Ein Parkplatz geht, einer neuer kommt
Wie schwierig die Umsetzung der Ziele in Konstanz sind, zeigt sich auch in kleineren Dimensionen. Die Parkplätze in der Stadt sollen laut Klimaschutzstrategie halbiert werden. Damit soll der Verkehr in der Stadt deutlich reduziert werden. Ein Grundsatzbeschluss des Gemeinderats sagt nun aber, dass Parkplätze, die in der Stadt wegfallen, an einer anderen Stelle kompensiert werden müssen. Oestringer kritisiert, dass der Beschluss klar im Widerspruch zur Klimaschutzstrategie steht.
Stephan Fischer, Verkehrsplaner der Stadt Konstanz, verweist darauf, dass Besucher häufig mit dem Auto kämen, auch weil Konstanz so schlecht mit der Bahn zu erreichen sei. "Die Reduktion von Stellplätzen im öffentlichen Raum wird möglich sein, wenn künftig mehr Haushalte auf ein eigenes Auto verzichten", schreibt Fischer auf Anfrage.
Um diese Entscheidung zu erleichtern, soll mehr in den öffentlichen Nahverkehr investiert werden.

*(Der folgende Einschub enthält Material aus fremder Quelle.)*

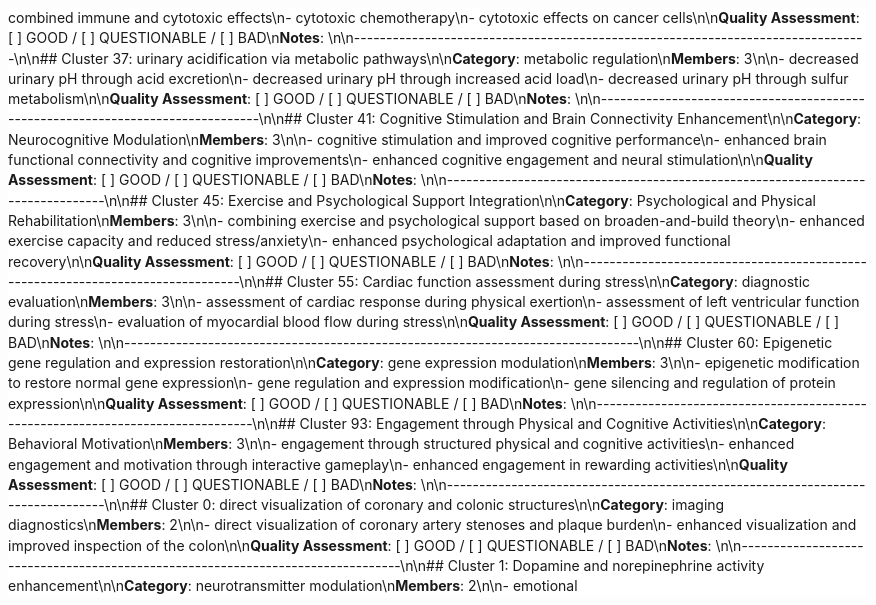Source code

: combined immune and cytotoxic effects\n- cytotoxic chemotherapy\n- cytotoxic effects on cancer cells\n\n**Quality Assessment**: [ ] GOOD / [ ] QUESTIONABLE / [ ] BAD\n**Notes**: \n\n--------------------------------------------------------------------------------\n\n## Cluster 37: urinary acidification via metabolic pathways\n\n**Category**: metabolic regulation\n**Members**: 3\n\n- decreased urinary pH through acid excretion\n- decreased urinary pH through increased acid load\n- decreased urinary pH through sulfur metabolism\n\n**Quality Assessment**: [ ] GOOD / [ ] QUESTIONABLE / [ ] BAD\n**Notes**: \n\n--------------------------------------------------------------------------------\n\n## Cluster 41: Cognitive Stimulation and Brain Connectivity Enhancement\n\n**Category**: Neurocognitive Modulation\n**Members**: 3\n\n- cognitive stimulation and improved cognitive performance\n- enhanced brain functional connectivity and cognitive improvements\n- enhanced cognitive engagement and neural stimulation\n\n**Quality Assessment**: [ ] GOOD / [ ] QUESTIONABLE / [ ] BAD\n**Notes**: \n\n--------------------------------------------------------------------------------\n\n## Cluster 45: Exercise and Psychological Support Integration\n\n**Category**: Psychological and Physical Rehabilitation\n**Members**: 3\n\n- combining exercise and psychological support based on broaden-and-build theory\n- enhanced exercise capacity and reduced stress/anxiety\n- enhanced psychological adaptation and improved functional recovery\n\n**Quality Assessment**: [ ] GOOD / [ ] QUESTIONABLE / [ ] BAD\n**Notes**: \n\n--------------------------------------------------------------------------------\n\n## Cluster 55: Cardiac function assessment during stress\n\n**Category**: diagnostic evaluation\n**Members**: 3\n\n- assessment of cardiac response during physical exertion\n- assessment of left ventricular function during stress\n- evaluation of myocardial blood flow during stress\n\n**Quality Assessment**: [ ] GOOD / [ ] QUESTIONABLE / [ ] BAD\n**Notes**: \n\n--------------------------------------------------------------------------------\n\n## Cluster 60: Epigenetic gene regulation and expression restoration\n\n**Category**: gene expression modulation\n**Members**: 3\n\n- epigenetic modification to restore normal gene expression\n- gene regulation and expression modification\n- gene silencing and regulation of protein expression\n\n**Quality Assessment**: [ ] GOOD / [ ] QUESTIONABLE / [ ] BAD\n**Notes**: \n\n--------------------------------------------------------------------------------\n\n## Cluster 93: Engagement through Physical and Cognitive Activities\n\n**Category**: Behavioral Motivation\n**Members**: 3\n\n- engagement through structured physical and cognitive activities\n- enhanced engagement and motivation through interactive gameplay\n- enhanced engagement in rewarding activities\n\n**Quality Assessment**: [ ] GOOD / [ ] QUESTIONABLE / [ ] BAD\n**Notes**: \n\n--------------------------------------------------------------------------------\n\n## Cluster 0: direct visualization of coronary and colonic structures\n\n**Category**: imaging diagnostics\n**Members**: 2\n\n- direct visualization of coronary artery stenoses and plaque burden\n- enhanced visualization and improved inspection of the colon\n\n**Quality Assessment**: [ ] GOOD / [ ] QUESTIONABLE / [ ] BAD\n**Notes**: \n\n--------------------------------------------------------------------------------\n\n## Cluster 1: Dopamine and norepinephrine activity enhancement\n\n**Category**: neurotransmitter modulation\n**Members**: 2\n\n- emotional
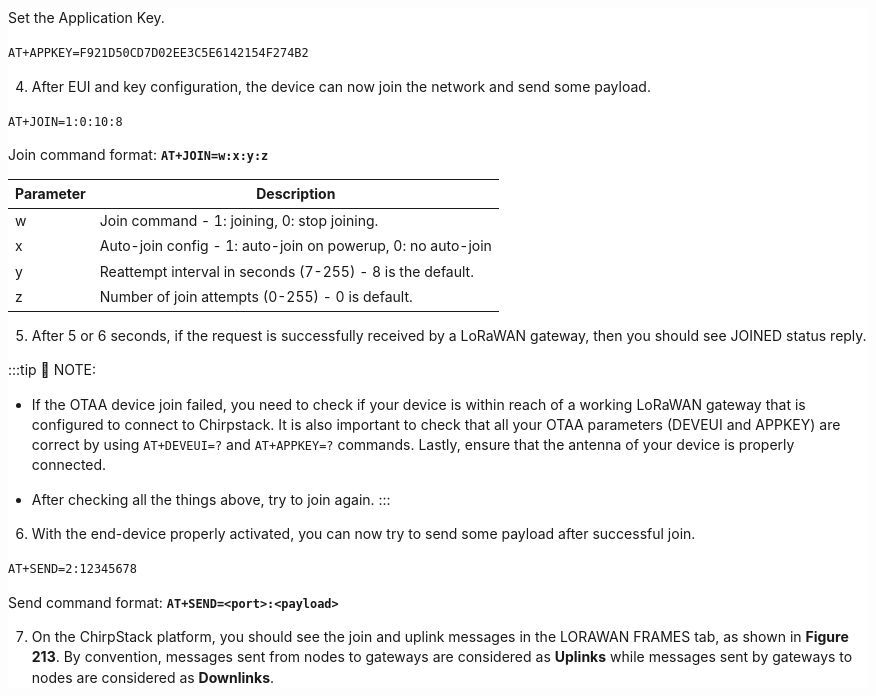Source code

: Set the Application Key.

```
AT+APPKEY=F921D50CD7D02EE3C5E6142154F274B2
```

<rk-img
  src="/assets/images/wisduo/rak3272s-breakout-board/quickstart/chirp_otaa_eui.png"
  width="90%"
  caption="Configuring LoRa Parameters"
/>

4. After EUI and key configuration, the device can now join the network and send some payload.

```
AT+JOIN=1:0:10:8
```

Join command format: **`AT+JOIN=w:x:y:z`**

| Parameter | Description                                                 |
| --------- | ----------------------------------------------------------- |
| w         | Join command - 1: joining, 0: stop joining.                 |
| x         | Auto-join config - 1: auto-join on powerup, 0: no auto-join |
| y         | Reattempt interval in seconds (7-255) - 8 is the default.   |
| z         | Number of join attempts (0-255) - 0 is default.             |

5. After 5 or 6 seconds, if the request is successfully received by a LoRaWAN gateway, then you should see JOINED status reply.

:::tip 📝 NOTE:

- If the OTAA device join failed, you need to check if your device is within reach of a working LoRaWAN gateway that is configured to connect to Chirpstack. It is also important to check that all your OTAA parameters (DEVEUI and APPKEY) are correct by using `AT+DEVEUI=?` and `AT+APPKEY=?` commands. Lastly, ensure that the antenna of your device is properly connected.

- After checking all the things above, try to join again.
:::

6. With the end-device properly activated, you can now try to send some payload after successful join.

```
AT+SEND=2:12345678
```

Send command format: **`AT+SEND=<port>:<payload>`**

<rk-img
  src="/assets/images/wisduo/rak3272s-breakout-board/quickstart/chirp_otaa_send.png"
  width="90%"
  caption="OTAA Test Sample Data Sent via RAK Serial Port Tool"
/>

7. On the ChirpStack platform, you should see the join and uplink messages in the LORAWAN FRAMES tab, as shown in **Figure 213**. By convention, messages sent from nodes to gateways are considered as **Uplinks** while messages sent by gateways to nodes are considered as **Downlinks**.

Dafür brauche es aber mehr Geld, meint der Verkehrsplaner. Das könne über einen Mobilitätspass funktionieren, über den Kommunen Abgaben erheben können. Damit würde der öffentliche Nahverkehr dann mitfinanziert. Dafür müsse das Land Baden-Württemberg aber erst die Rechtsgrundlage schaffen.
Zum fünften Jahrestag des Konstanzer Klimanotstands ist vor allem viel in der Planung passiert. Die Realität hinkt allerdings hinterher. Es gebe noch viel zu tun, sagt Oberbürgermeister Ulrich Burchardt. Er ist froh, dass er eine sehr große Mehrheit der Konstanzerinnen und Konstanzer hinter sich sieht. "Klimaschutz ist keine Pizza - Klimaschutz kannst du nicht vom Sofa aus mit einer App beim OB bestellen, sondern alle müssen mit anpacken."